→ What you have to do: Present each line of the listing below as a row in a Markdown table with the columns "No." and "Text," skipping blank lines. Leave the pictures out of the table.
*** Opening of Source material ***
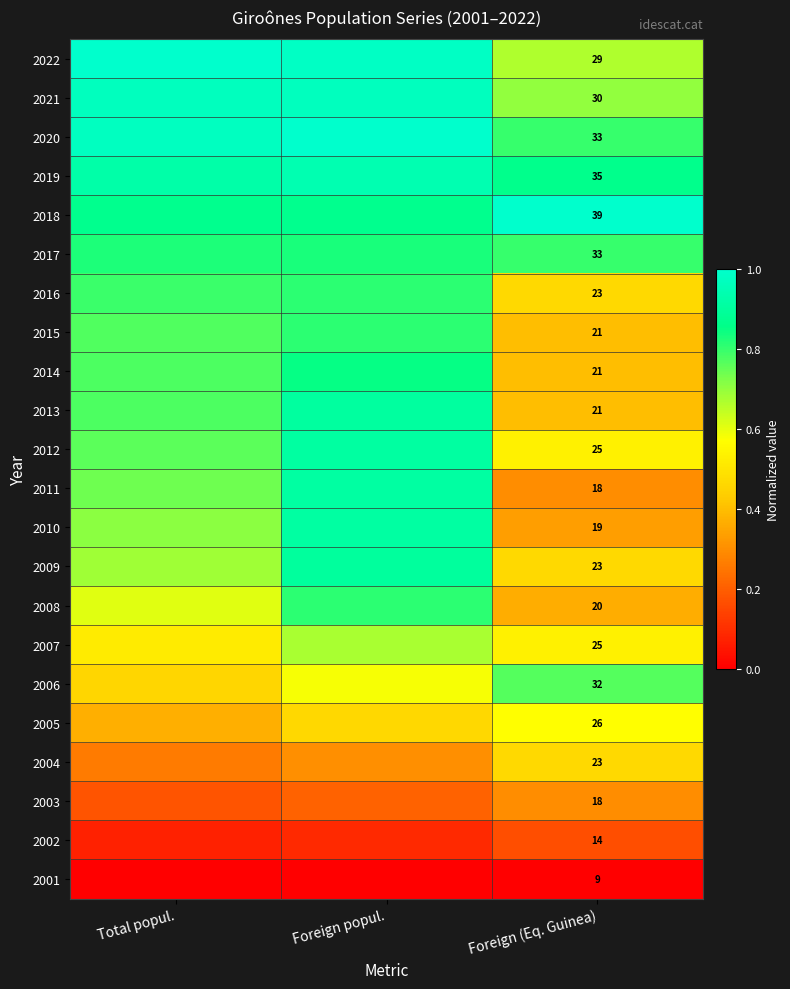

What is the maximum value shown in the chart?

1.0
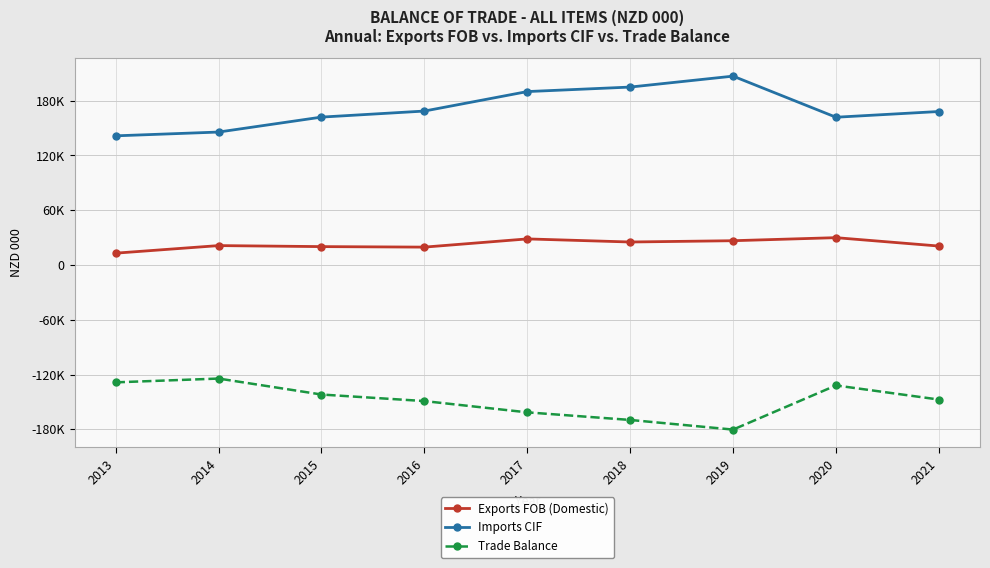

List the series in order of their overall mean, lowest first.

Trade Balance, Exports FOB (Domestic), Imports CIF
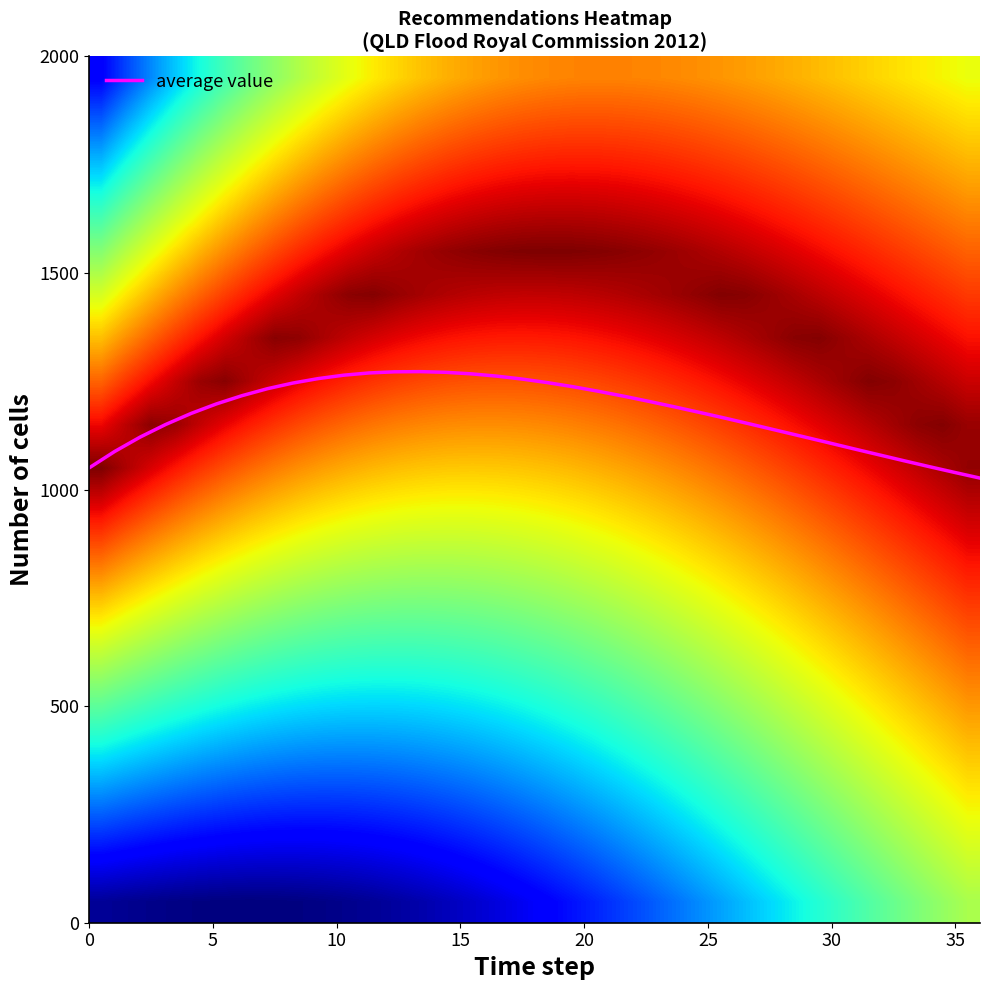

What is the highest value of the average value series?

1272.4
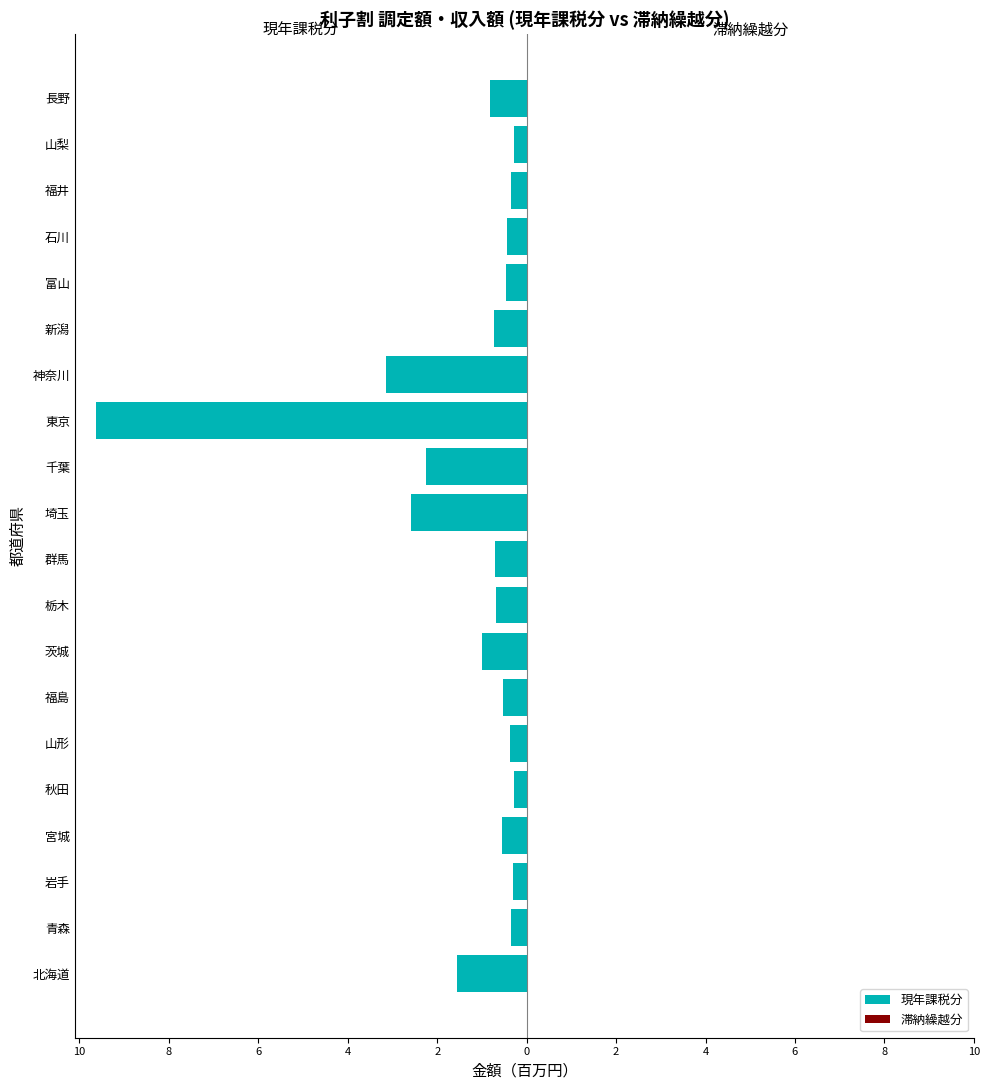

Does the chart contain any negative values?

Yes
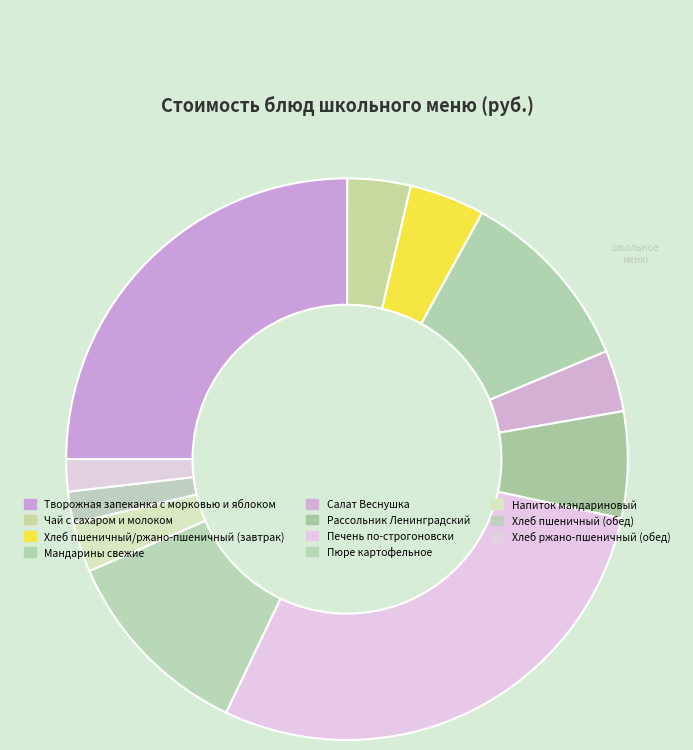

Which category has the smallest portion of the pie?

Хлеб пшеничный (обед)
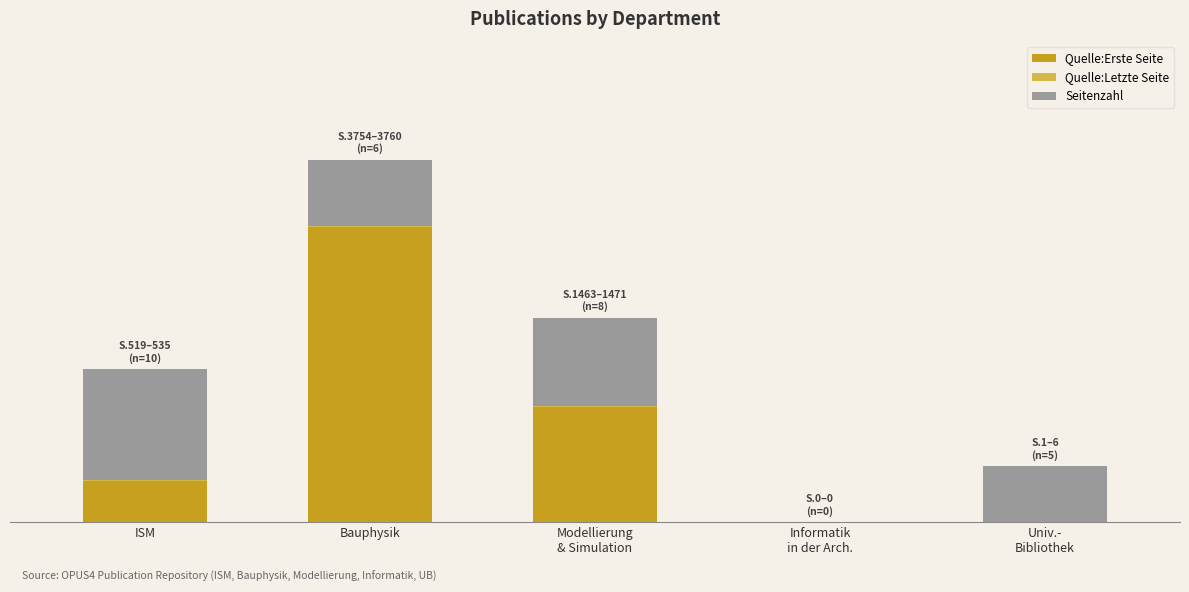

What is the difference between the Quelle:Letzte Seite values at ISM and Univ.-
Bibliothek?

0.2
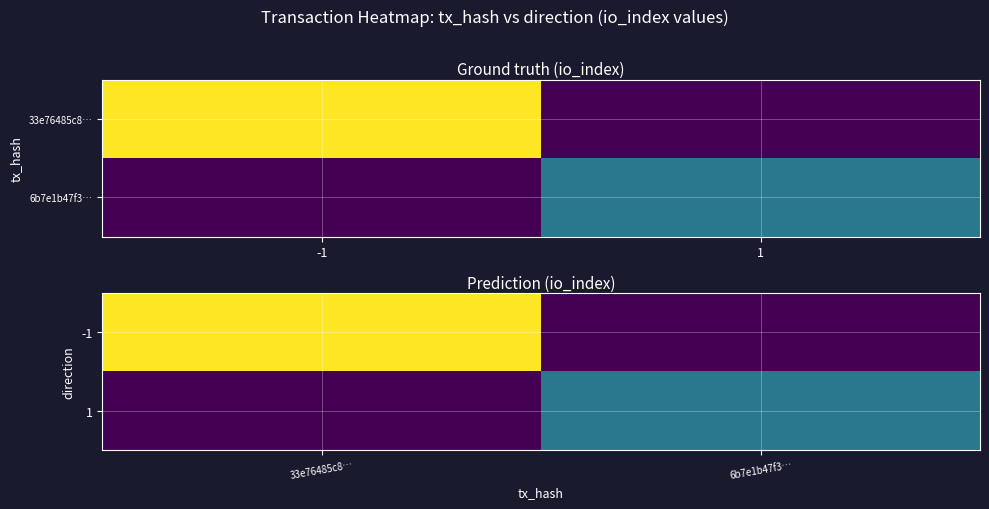

At which category is the sum across all series the highest?

33e76485c8…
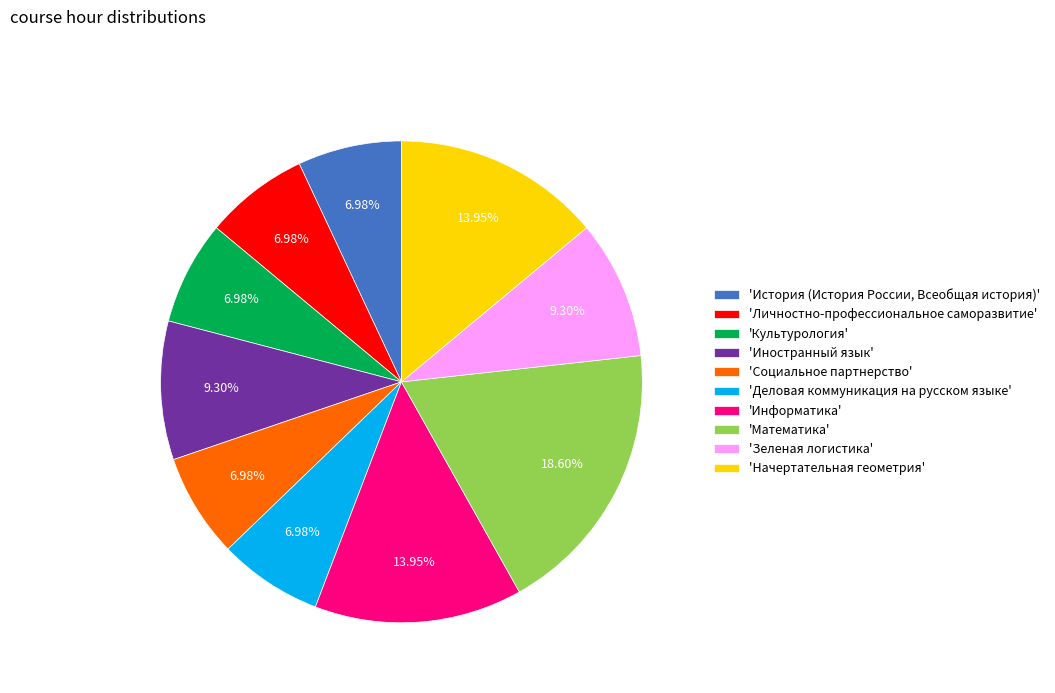

Approximately how many times larger is the value at 'Деловая коммуникация на русском языке' compared to 'Личностно-профессиональное саморазвитие'?

1.0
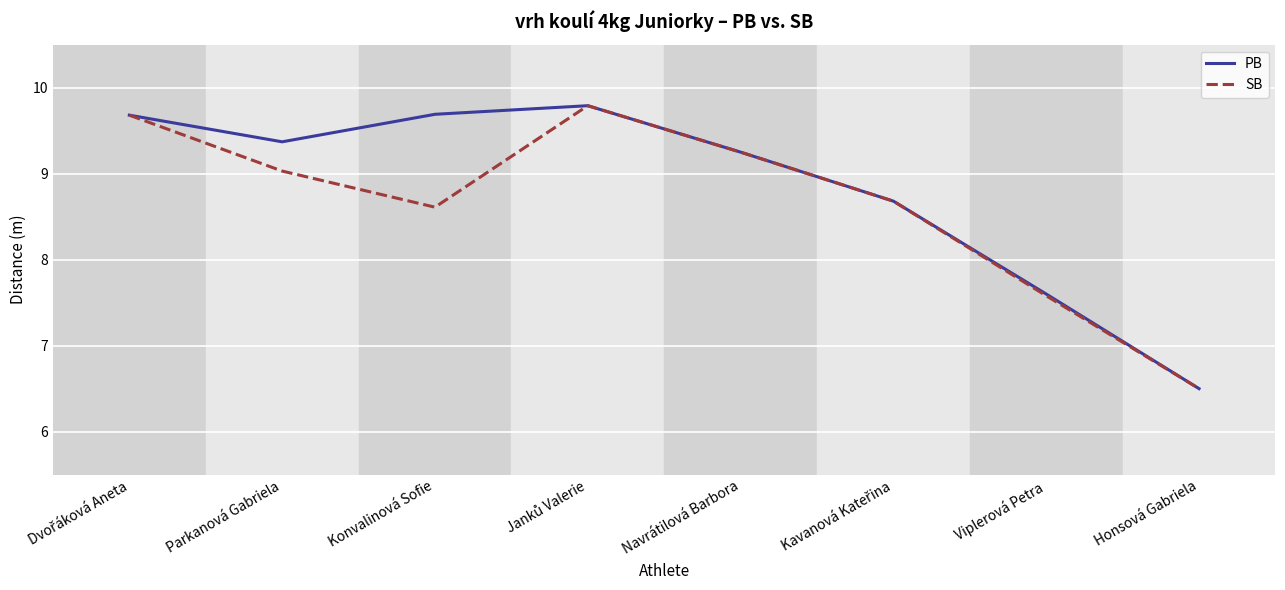

Between Konvalinová Sofie and Viplerová Petra, which series saw the biggest shift?

PB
*** Close of Source material ***
→ Solution:
| No. | Text |
|---|---|
| 1 | What is the maximum value shown in the chart? |
| 2 | 1.0 |
| 3 | List the series in order of their overall mean, lowest first. |
| 4 | Trade Balance, Exports FOB (Domestic), Imports CIF |
| 5 | What is the highest value of the average value series? |
| 6 | 1272.4 |
| 7 | Does the chart contain any negative values? |
| 8 | Yes |
| 9 | Which category has the smallest portion of the pie? |
| 10 | Хлеб пшеничный (обед) |
| 11 | What is the difference between the Quelle:Letzte Seite values at ISM and Univ.- |
| 12 | Bibliothek? |
| 13 | 0.2 |
| 14 | At which category is the sum across all series the highest? |
| 15 | 33e76485c8… |
| 16 | Approximately how many times larger is the value at 'Деловая коммуникация на русском языке' compared to 'Личностно-профессиональное саморазвитие'? |
| 17 | 1.0 |
| 18 | Between Konvalinová Sofie and Viplerová Petra, which series saw the biggest shift? |
| 19 | PB |